4 Conclusion |
33. The Government must make significant efforts
to decarbonise road transport in order to meet the carbon reduction
plans set out in the Climate Change Act 2008. Government support
for the low-carbon vehicle sector will be important to reduce
carbon emissions from road transport. The intention is that plug-in
cars should be a principal contributor to decarbonising road transport.
But if so, they will need to be widely adopted by the public.
Whilst the Minister said adoption was progressing according to
forecasts, the market for these vehicles remains small (approximately
1%). Financial incentives to encourage vehicle purchases alongside
initial infrastructure provision are necessary to kick-start this
market and promote private sector expansion.
34. The DfT is committed to supporting the expansion
of the plug-in vehicle market. A number of witnesses told us
that this support was important to foster the manufacturing industry
in the UK. Industry representatives told us that positive messages
from Government had created an environment where vehicle manufacturers
were encouraged to base production in the UK,
which led industry to invest in the UK and supported green growth.
This commitment is outlined in the Coalition Agreement. However,
changes to the financial incentives to support plug-in vehicle
purchases in the March 2012 Budget have caused concern in industry
about the consistency of Government support for this market.
It appears that different departments are sending out different
messages on this subject. The
Government must avoid creating instability in the plug-in vehicle
market through a lack of consistency between departments in their
approaches to financial incentives for plug-in vehicles and adopt
a more coordinated approach to these incentives across Whitehall.
35. The Government has spent £11 million on
providing infrastructure and financial incentives that at present
benefit only a handful of vehicle owners. It anticipates that
there will be hundreds of thousands of beneficiaries from these
schemes within the next few decades. If these figures are achieved,
then this will be welcome progress in helping to reduce carbon
emissions from road transport. However, the Government should
not sit back and hope that these projections are achieved. It
should set milestones in the medium and long-term so as to measure
whether this policy is effective and providing value for money.
We recommend that as part
of the next spending review, the Government set milestones for
the numbers of plug-in cars it expects to see on the roads so
that the success of its low carbon vehicles strategy can be assessed
within that spending review period.
36. We have heard potentially conflicting reasons
for the DfT's underspend on low carbon vehicles. The Secretary
of State told us that the underspend on low carbon vehicles was
due to lower than expected take up, whilst the Minister told us
that consumer demand was progressing as forecast and the private
sector had provided more funding for infrastructure than expected.

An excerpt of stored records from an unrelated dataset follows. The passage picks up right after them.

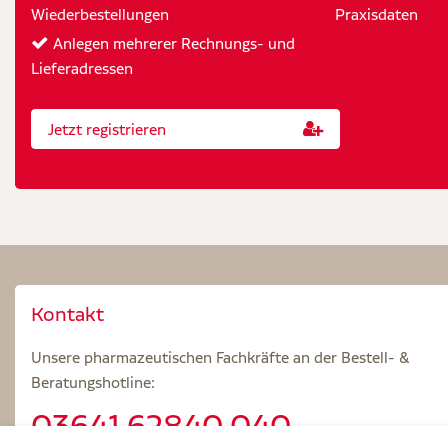
Wiederbestellungen
Praxisdaten
Anlegen mehrerer Rechnungs- und
Lieferadressen
Jetzt registrieren
Kontakt
Unsere pharmazeutischen Fachkräfte an der Bestell- &
Beratungshotline:
03641.62840 040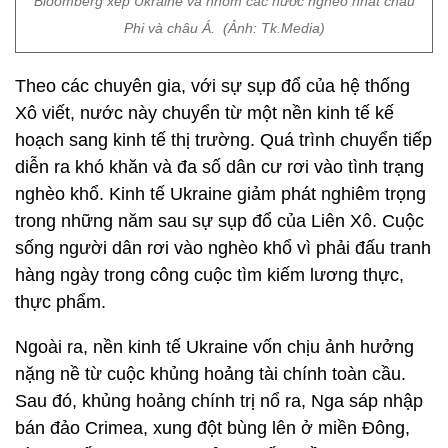
Bloomberg xếp Ukraine và nhóm các nước nghèo nhất châu
Phi và châu Á. (Ảnh: Tk.Media)
Theo các chuyên gia, với sự sụp đổ của hệ thống
Xô viết, nước này chuyển từ một nền kinh tế kế
hoạch sang kinh tế thị trường. Quá trình chuyển tiếp
diễn ra khó khăn và đa số dân cư rơi vào tình trạng
nghèo khổ. Kinh tế Ukraine giảm phát nghiêm trọng
trong những năm sau sự sụp đổ của Liên Xô. Cuộc
sống người dân rơi vào nghèo khổ vì phải đấu tranh
hàng ngày trong công cuộc tìm kiếm lương thực,
thực phẩm.
Ngoài ra, nền kinh tế Ukraine vốn chịu ảnh hưởng
nặng nề từ cuộc khủng hoảng tài chính toàn cầu.
Sau đó, khủng hoảng chính trị nổ ra, Nga sáp nhập
bán đảo Crimea, xung đột bùng lên ở miền Đông,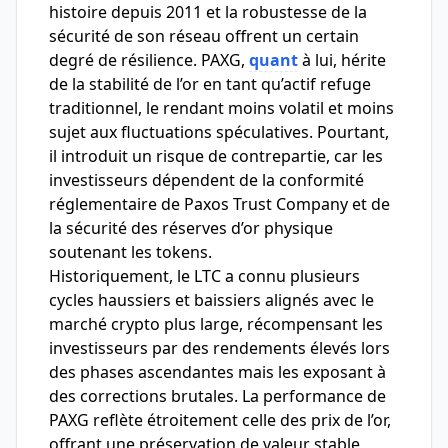
histoire depuis 2011 et la robustesse de la
sécurité de son réseau offrent un certain
degré de résilience. PAXG,
quant
à lui, hérite
de la stabilité de l’or en tant qu’actif refuge
traditionnel, le rendant moins volatil et moins
sujet aux fluctuations spéculatives. Pourtant,
il introduit un risque de contrepartie, car les
investisseurs dépendent de la conformité
réglementaire de Paxos Trust Company et de
la sécurité des réserves d’or physique
soutenant les tokens.
Historiquement, le LTC a connu plusieurs
cycles haussiers et baissiers alignés avec le
marché crypto plus large, récompensant les
investisseurs par des rendements élevés lors
des phases ascendantes mais les exposant à
des corrections brutales. La performance de
PAXG reflète étroitement celle des prix de l’or,
offrant une préservation de valeur stable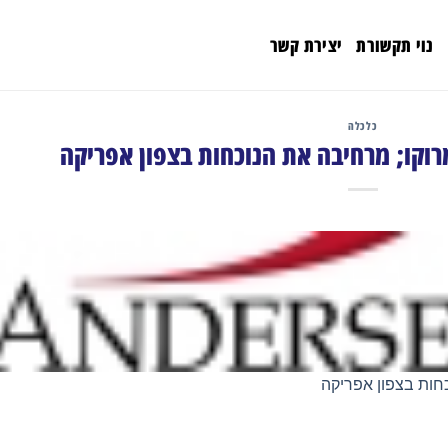
נוי תקשורת
יצירת קשר
כלכלה
רוקו; מרחיבה את הנוכחות בצפון אפריקה
חות בצפון אפריקה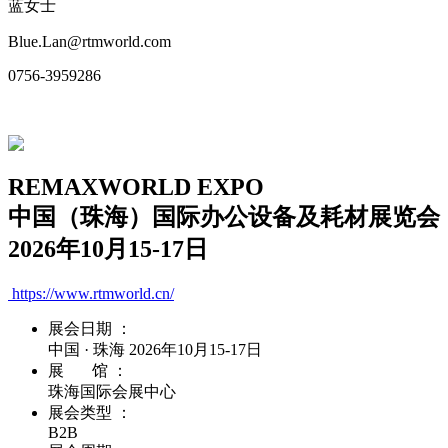
蓝女士
Blue.Lan@rtmworld.com
0756-3959286
REMAXWORLD EXPO
中国（珠海）国际办公设备及耗材展览会
2026年10月15-17日
https://www.rtmworld.cn/
展会日期 ：
中国 · 珠海 2026年10月15-17日
展 馆 ：
珠海国际会展中心
展会类型 ：
B2B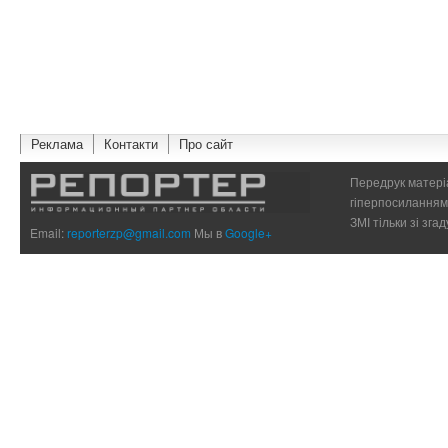
Реклама
Контакти
Про сайт
Передрук матеріа
гіперпосиланням 
ЗМІ тільки зі зг
Email:
reporterzp@gmail.com
Мы в
Google+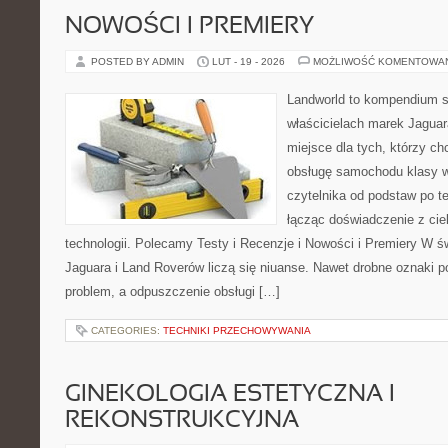
NOWOŚCI I PREMIERY
POSTED BY ADMIN
LUT - 19 - 2026
MOŻLIWOŚĆ KOMENTOWA
Landworld to kompendium s
właścicielach marek Jaguar
miejsce dla tych, którzy ch
obsługę samochodu klasy w
czytelnika od podstaw po t
łącząc doświadczenie z cie
technologii. Polecamy Testy i Recenzje i Nowości i Premiery W 
Jaguara i Land Roverów liczą się niuanse. Nawet drobne oznaki 
problem, a odpuszczenie obsługi […]
CATEGORIES:
TECHNIKI PRZECHOWYWANIA
GINEKOLOGIA ESTETYCZNA I
REKONSTRUKCYJNA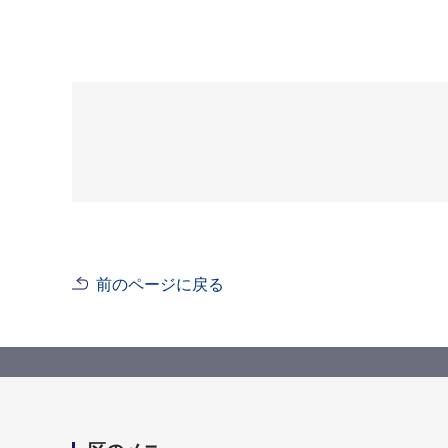
前のページに戻る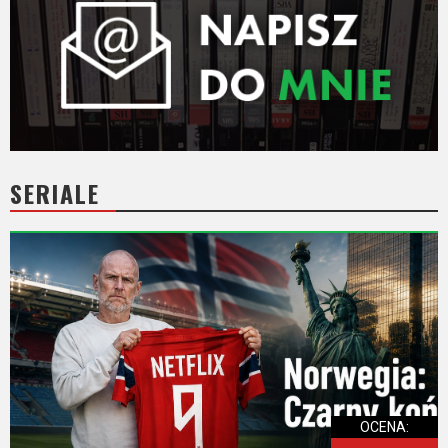
SERIALE
OCENA: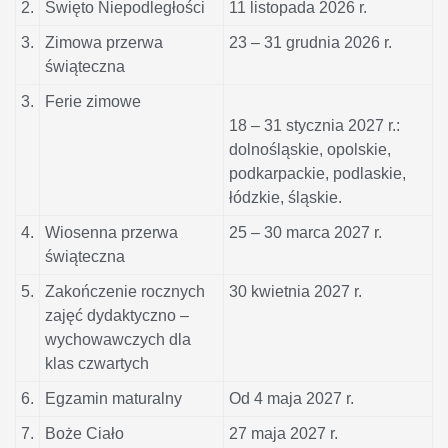
2.
Święto Niepodległości
11 listopada 2026 r.
3.
Zimowa przerwa
23 – 31 grudnia 2026 r.
świąteczna
3.
Ferie zimowe
18 – 31 stycznia 2027 r.:
dolnośląskie, opolskie,
podkarpackie, podlaskie,
łódzkie, śląskie.
4.
Wiosenna przerwa
25 – 30 marca 2027 r.
świąteczna
5.
Zakończenie rocznych
30 kwietnia 2027 r.
zajęć dydaktyczno –
wychowawczych dla
klas czwartych
6.
Egzamin maturalny
Od 4 maja 2027 r.
7.
Boże Ciało
27 maja 2027 r.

We have also found mixed information about the location and number
of chargepoints. The DfT told us that over 1,600 had been installed
by Plugged-In Places, yet their National Chargepoint Registry
has fewer than 500 entries. It is difficult to see how the DfT
can be targeting infrastructure and spending to the appropriate
areas if it does not have a clear picture of current provision.
There needs to be greater strategic oversight of the spending
on low carbon vehicles and related infrastructure.